───── Available records
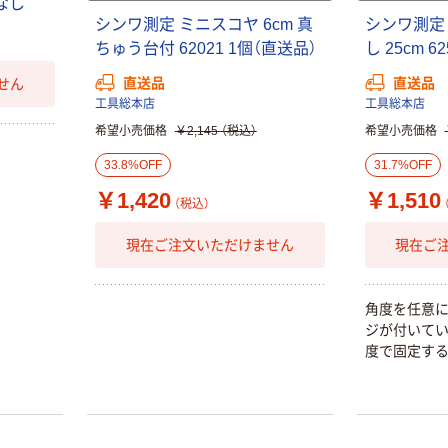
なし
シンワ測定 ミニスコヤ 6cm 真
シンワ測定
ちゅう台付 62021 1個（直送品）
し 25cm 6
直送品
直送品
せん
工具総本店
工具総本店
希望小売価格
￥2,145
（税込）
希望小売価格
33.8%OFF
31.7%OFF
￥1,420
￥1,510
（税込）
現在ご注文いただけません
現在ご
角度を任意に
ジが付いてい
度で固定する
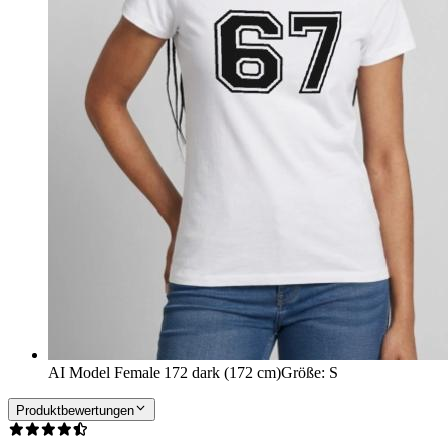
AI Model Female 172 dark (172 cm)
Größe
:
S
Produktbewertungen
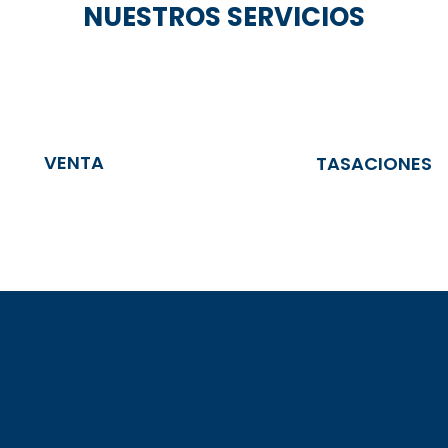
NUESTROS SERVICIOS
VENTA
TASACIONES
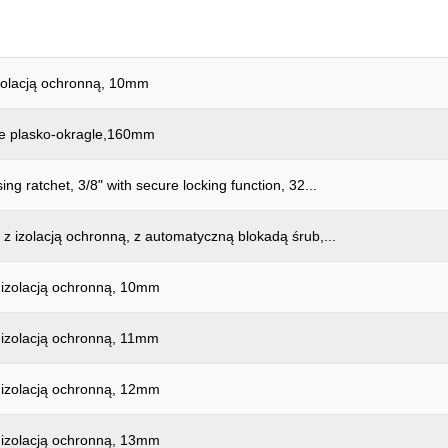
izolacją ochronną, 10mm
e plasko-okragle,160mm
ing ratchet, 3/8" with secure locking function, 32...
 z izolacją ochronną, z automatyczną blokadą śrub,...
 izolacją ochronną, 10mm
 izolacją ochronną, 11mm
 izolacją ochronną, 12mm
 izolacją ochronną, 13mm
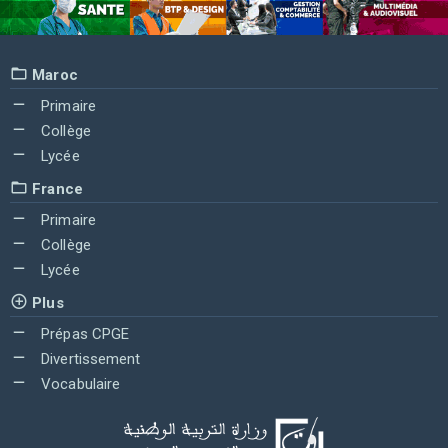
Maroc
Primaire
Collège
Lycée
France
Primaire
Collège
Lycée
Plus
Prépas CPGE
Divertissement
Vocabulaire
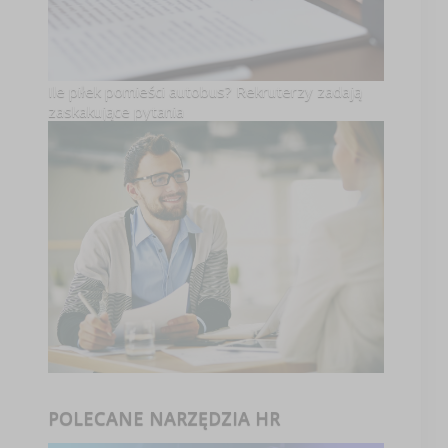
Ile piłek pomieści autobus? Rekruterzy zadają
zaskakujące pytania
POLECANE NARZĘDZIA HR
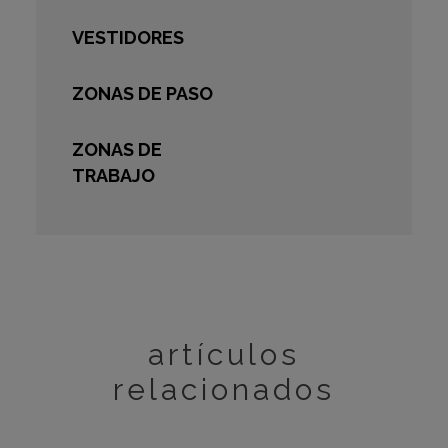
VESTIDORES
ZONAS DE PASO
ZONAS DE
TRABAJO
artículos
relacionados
──────────
Required work = Output all the material verbatim, skipping every image.

Written solution =
なし
シンワ測定 ミニスコヤ 6cm 真
シンワ測定
ちゅう台付 62021 1個（直送品）
し 25cm 6
直送品
直送品
せん
工具総本店
工具総本店
希望小売価格
￥2,145
（税込）
希望小売価格
33.8%OFF
31.7%OFF
￥1,420
￥1,510
（税込）
現在ご注文いただけません
現在ご
角度を任意に
ジが付いてい
度で固定する
AI Model Female 172 dark (172 cm)
Größe
:
S
Produktbewertungen
NUESTROS SERVICIOS
VENTA
TASACIONES
izolacją ochronną, 10mm
e plasko-okragle,160mm
ing ratchet, 3/8" with secure locking function, 32...
 z izolacją ochronną, z automatyczną blokadą śrub,...
 izolacją ochronną, 10mm
 izolacją ochronną, 11mm
 izolacją ochronną, 12mm
 izolacją ochronną, 13mm
Maroc
Primaire
Collège
Lycée
France
Primaire
Collège
Lycée
Plus
Prépas CPGE
Divertissement
Vocabulaire
Ile piłek pomieści autobus? Rekruterzy zadają
zaskakujące pytania
POLECANE NARZĘDZIA HR
VESTIDORES
ZONAS DE PASO
ZONAS DE
TRABAJO
artículos
relacionados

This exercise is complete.